LIC sees strong demand from anchor investors
NEW DELHI: Life Insurance Corp. (LIC) of India’s initial public offering has received a robust response from institutional investors, with ₹5,620 crore worth of shares reserved for anchor investors getting fully subscribed, government officials aware of the details said.
Investors, including Norwegian wealth fund Norges Bank Investment Management and Singapore sovereign wealth fund GIC, were allocated shares of LIC before the sale opens to the public on May 4, the officials said, requesting anonymity.
“The anchor book is to be allocated up to maximum allowable of up to about ₹5,620 crore, and it is fully done,” one of the two officials said. Alongside global funds, domestic asset management companies such as HDFC Asset Management Co. Ltd, SBI Funds Management Ltd, ICICI Prudential Asset Management Co. Ltd and Kotak Asset Management Co.
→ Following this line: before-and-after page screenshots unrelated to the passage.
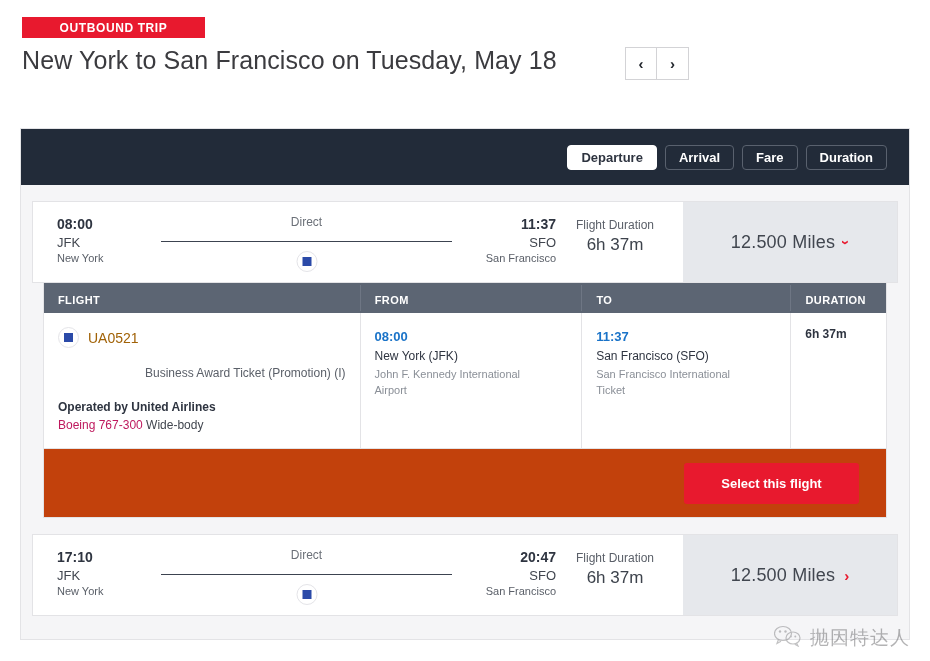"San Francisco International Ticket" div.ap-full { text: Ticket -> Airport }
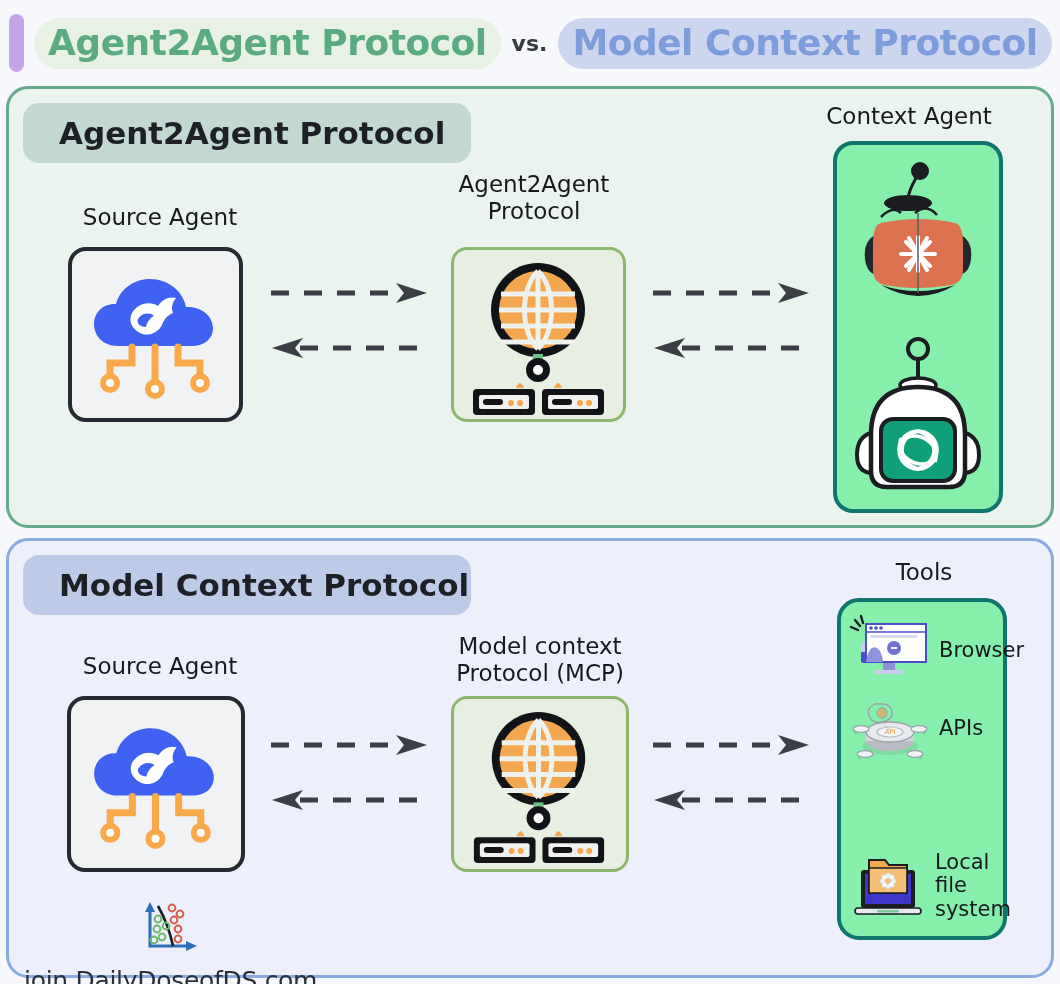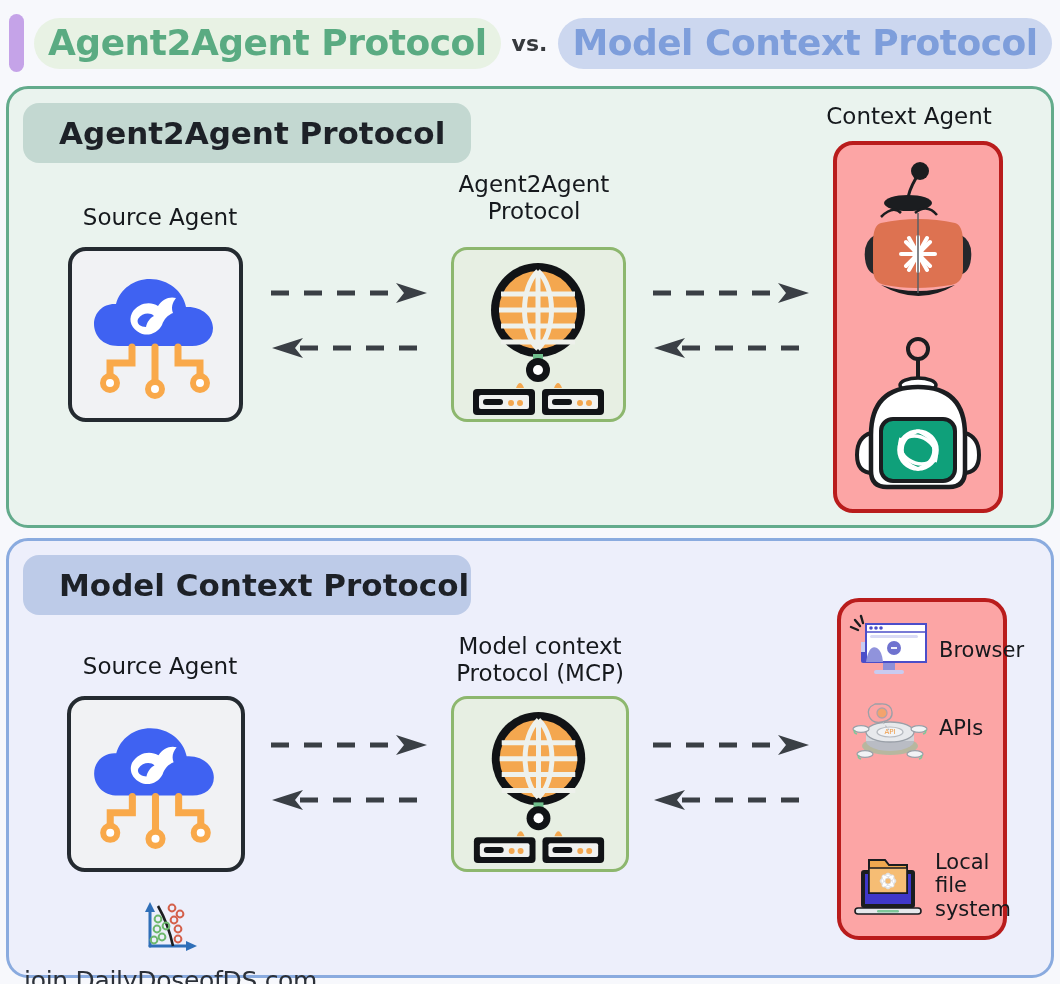"Tools" div.cap { html: none -> <div>Tools</div> }
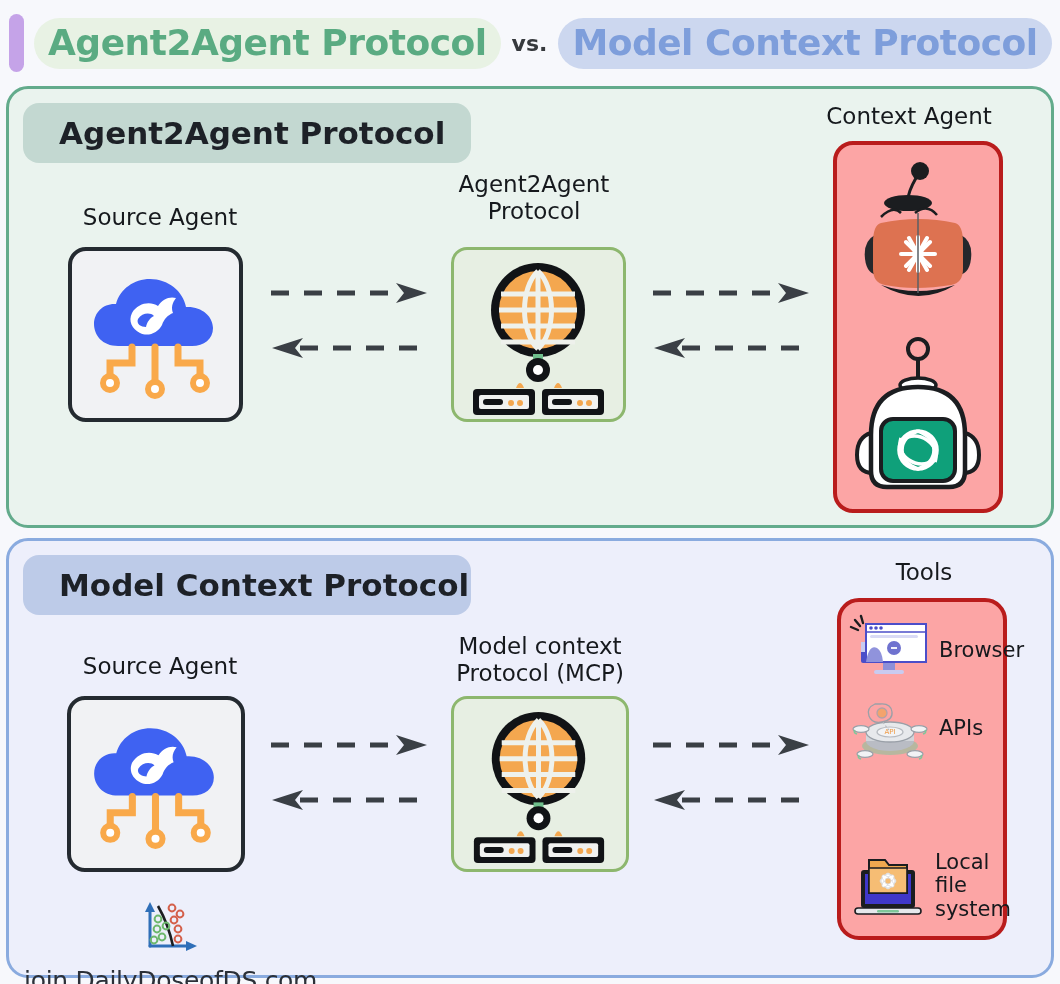"Browser" .tallcard { background: #fca5a5 -> #86efac; border: 4px solid #b91c1c -> 4px solid #0f766e }
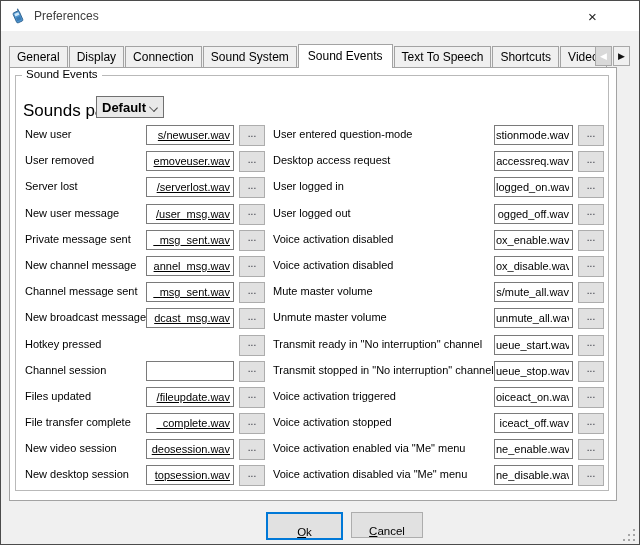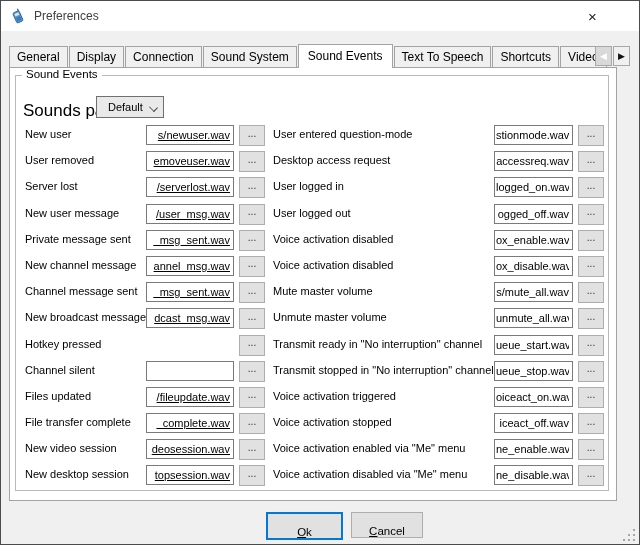"Default" .combo { font-size: 11px -> 13px; font-weight: none -> bold; padding-left: 11px -> 5px }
Ltd have also come in as anchor investors, a second official said.
The government expects to raise about ₹21,000 crore at the upper end of the price band in what would be India’s largest such sale.
Tuhin Kanta Pandey, secretary of the department of investment and public asset management (Dipam), told Mint earlier that book size from anchor investors is expected to be around ₹5,600 crore.
Queries sent to the spokesman for the finance ministry on Monday did not elicit a response as of press time.
The government will sell 3.5% of LIC, or 221.3 million shares, of which 22 million shares will be reserved for policyholders and 1.5 million for employees of the insurance behemoth. LIC is valued at ₹6 lakh crore, which is just 1.1 times its original embedded value of ₹5.39 lakh crore, according to the government’s revised estimates.
The government has set the price band for the initial share sale of state-run LIC at ₹902- 949 a share, with a ₹60 discount for policyholders and ₹45 for employees. Retail investors, policyholders and employees will be able to invest ₹2 lakh each, and the categories will be mutually exclusive, Pandey had said, indicating that if an employee is a policyholder as well, he would be able to invest up to ₹6 lakh in the IPO. The IPO will open for subscription to the public from May 4 till May 9, and shares will be listed on exchanges on May 17.
Institutional investors who fail to get shares during the anchor allotment process can buy LIC shares from the qualified institutional buyers’ quota, which will offer shares worth at least ₹10,500 crore. Excluding reservations, the remaining shares will be allocated in the ratio of 50% to qualified institutional buyers (QIB), 35% to retail investors and 15% to non-institutional investors.